=== Begin Enclosure ===
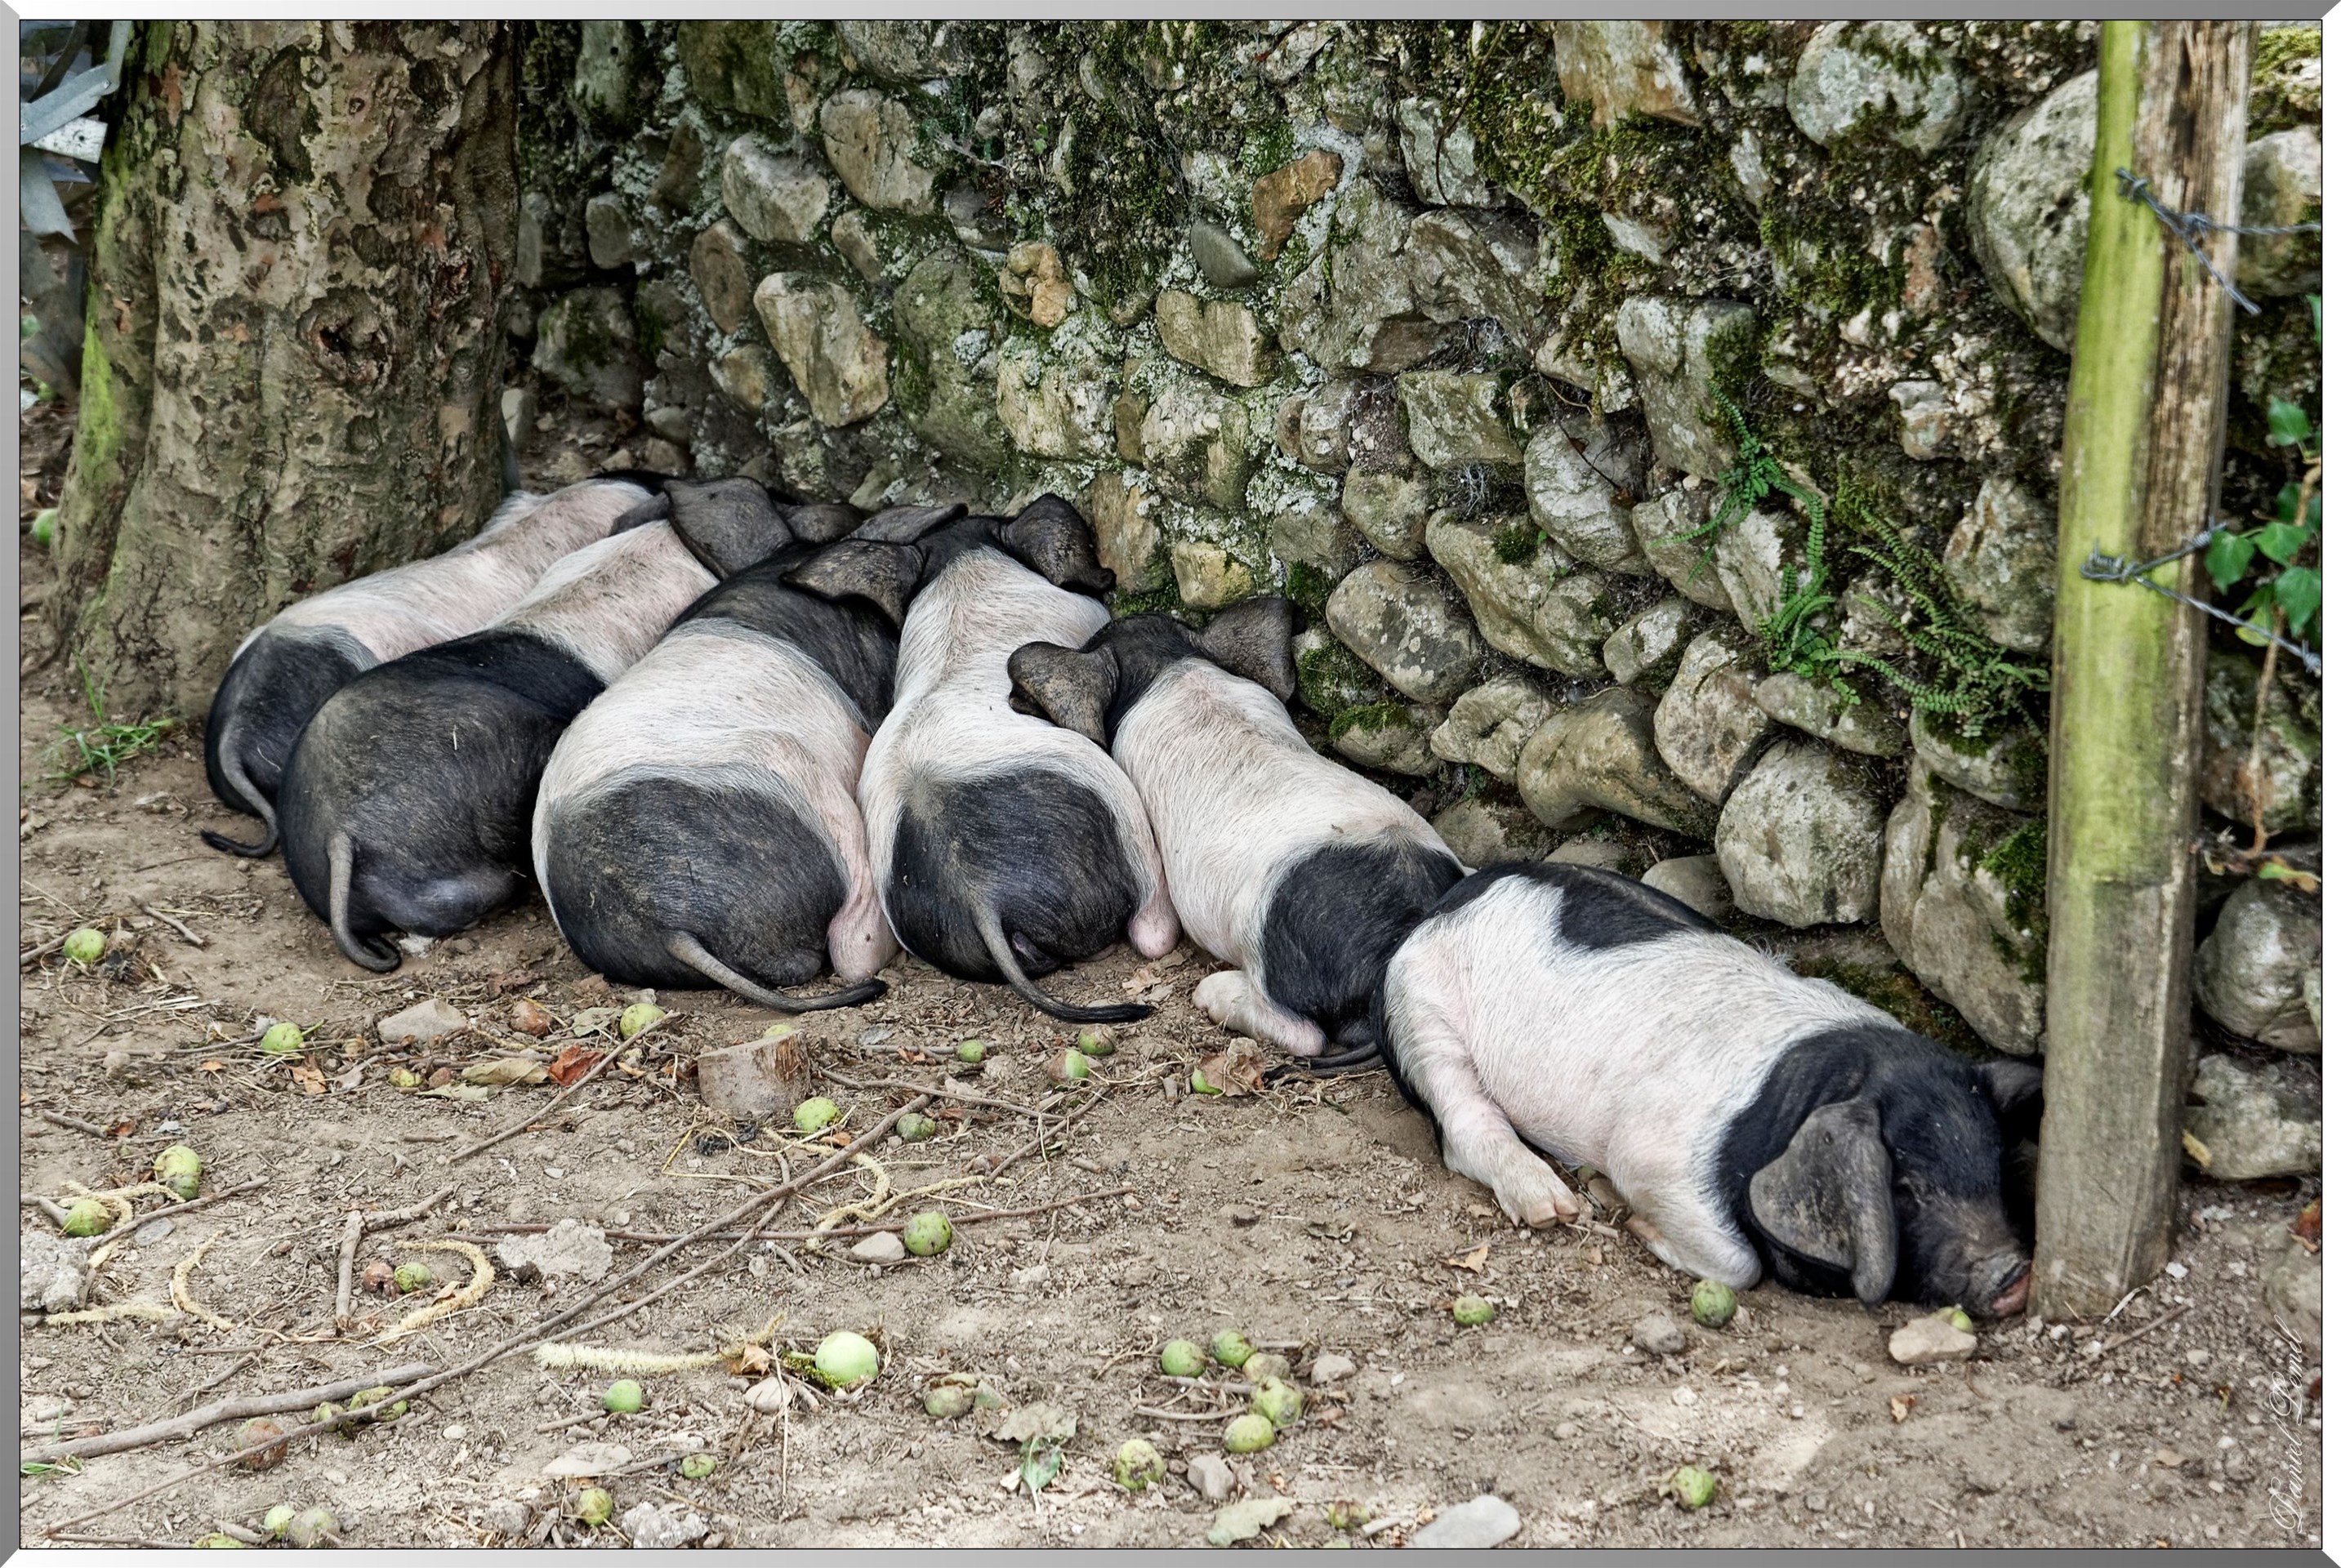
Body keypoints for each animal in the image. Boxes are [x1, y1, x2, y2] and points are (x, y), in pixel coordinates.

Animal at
=== End Enclosure ===
=== Begin Enclosure ===
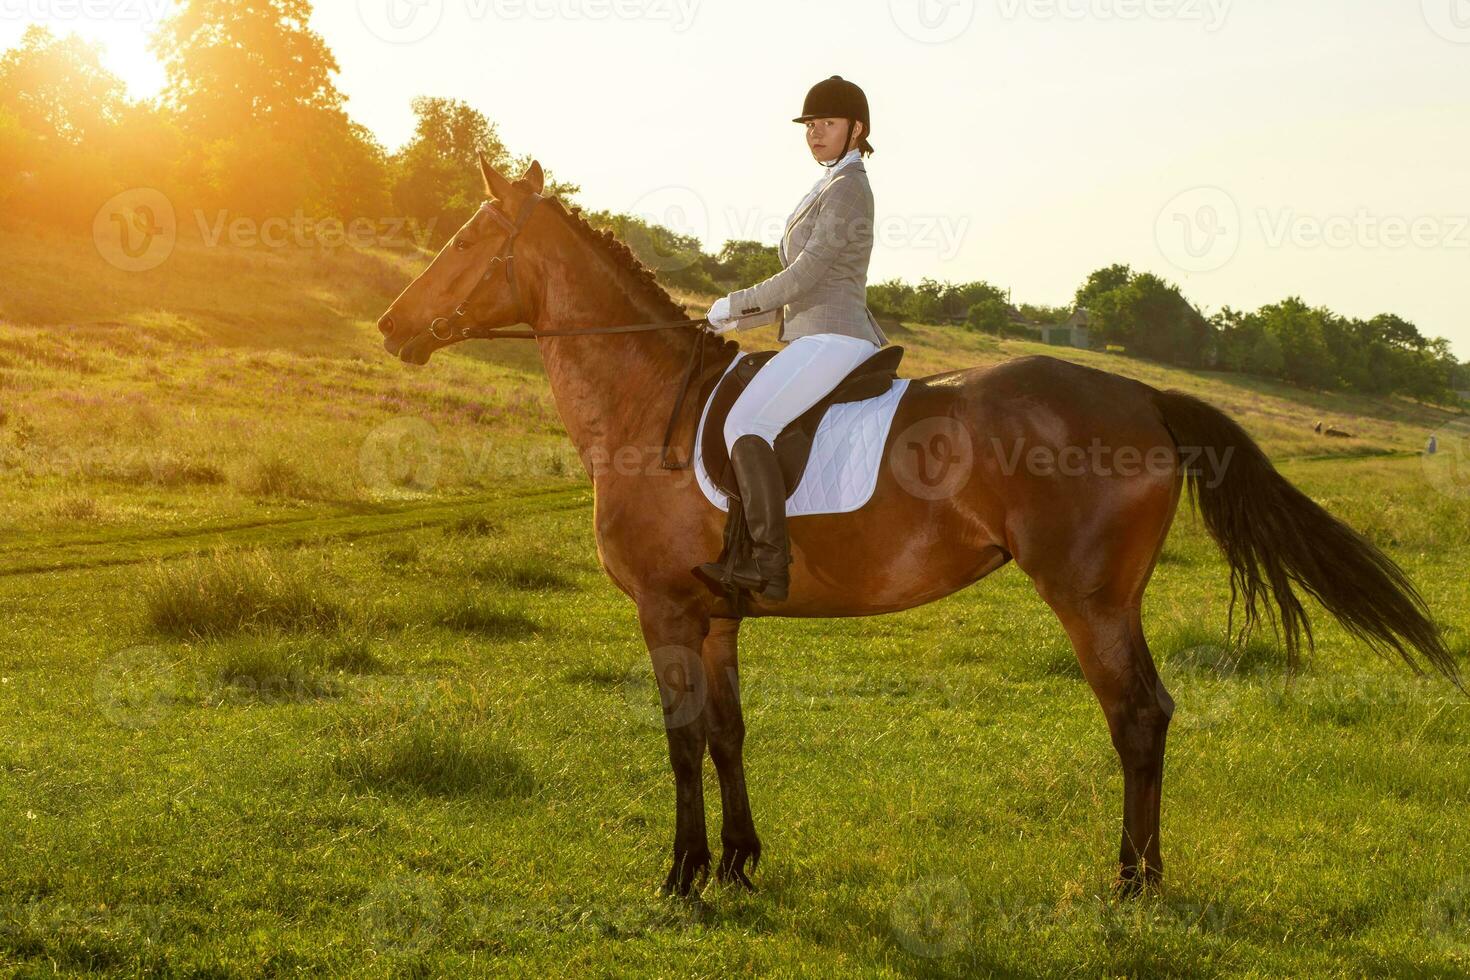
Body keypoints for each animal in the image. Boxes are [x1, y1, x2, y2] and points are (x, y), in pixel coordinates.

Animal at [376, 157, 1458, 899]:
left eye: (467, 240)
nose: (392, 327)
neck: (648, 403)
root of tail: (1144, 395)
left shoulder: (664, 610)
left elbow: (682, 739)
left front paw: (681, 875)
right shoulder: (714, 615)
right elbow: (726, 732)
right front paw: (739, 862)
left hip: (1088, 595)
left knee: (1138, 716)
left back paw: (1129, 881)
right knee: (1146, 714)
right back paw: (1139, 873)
=== End Enclosure ===
__REQUIRED ACTION__. The lines to extract from the data above begin with the line containing "left hip: (1088, 595)" and end with the line containing "right back paw: (1139, 873)". Extract them exactly, including both.

__EXERCISE RESULT__.
left hip: (1088, 595)
left knee: (1138, 716)
left back paw: (1129, 881)
right knee: (1146, 714)
right back paw: (1139, 873)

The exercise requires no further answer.